Dr. Dan Wasserman, University of Texas Austin
February 25, 2021
The mid-infrared (mid-IR) spectral range (loosely defined as the wavelengths between 3-30µm) has become a burgeoning and dynamic field of research for a variety of technologically vital applications. Nonetheless, the development of the mid-IR optical infrastructure still trails behind that of the shorter, more mature, telecom and visible wavelength ranges. This can be viewed as a drawback of mid-IR photonics research (more expensive, limited efficiency components and materials), or alternatively, as an opportunity. In particular, the mid-IR provides a design space where a wide range of engineered and intrinsic light matter interactions can be harnessed to develop a new generation of optical materials. In this talk, Dr. Wasserman discussed recent work developing novel optoelectronic, all-dielectric, plasmonic and phononic materials, devices, and structures for mid-IR wavelength applications. In particular, he discusses the range of phenomena which can be leveraged to demonstrate unique designer materials, mid-IR devices, and novel characterization techniques.

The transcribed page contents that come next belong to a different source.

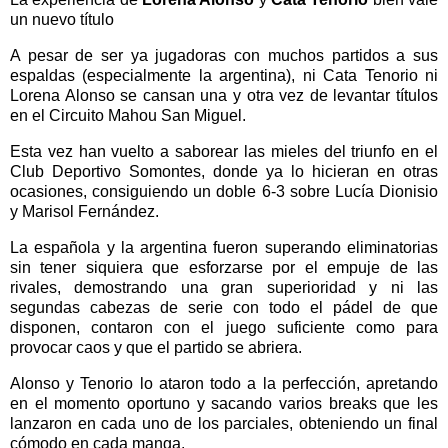
un nuevo título
A pesar de ser ya jugadoras con muchos partidos a sus
espaldas (especialmente la argentina), ni Cata Tenorio ni
Lorena Alonso se cansan una y otra vez de levantar títulos
en el Circuito Mahou San Miguel.
Esta vez han vuelto a saborear las mieles del triunfo en el
Club Deportivo Somontes, donde ya lo hicieran en otras
ocasiones, consiguiendo un doble 6-3 sobre Lucía Dionisio
y Marisol Fernández.
La española y la argentina fueron superando eliminatorias
sin tener siquiera que esforzarse por el empuje de las
rivales, demostrando una gran superioridad y ni las
segundas cabezas de serie con todo el pádel de que
disponen, contaron con el juego suficiente como para
provocar caos y que el partido se abriera.
Alonso y Tenorio lo ataron todo a la perfección, apretando
en el momento oportuno y sacando varios breaks que les
lanzaron en cada uno de los parciales, obteniendo un final
cómodo en cada manga.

He focuses on recent results demonstrating that all-epitaxial plasmonic materials can be integrated monolithically with quantum engineered optoelectronic materials for enhanced performance mid-IR detectors and emitters. Ultimately, Dr. Wasserman makes an effort to demonstrate that the mid-IR provides a unique materials playground for the exploration, and implementation, of a range of light-matter interactions.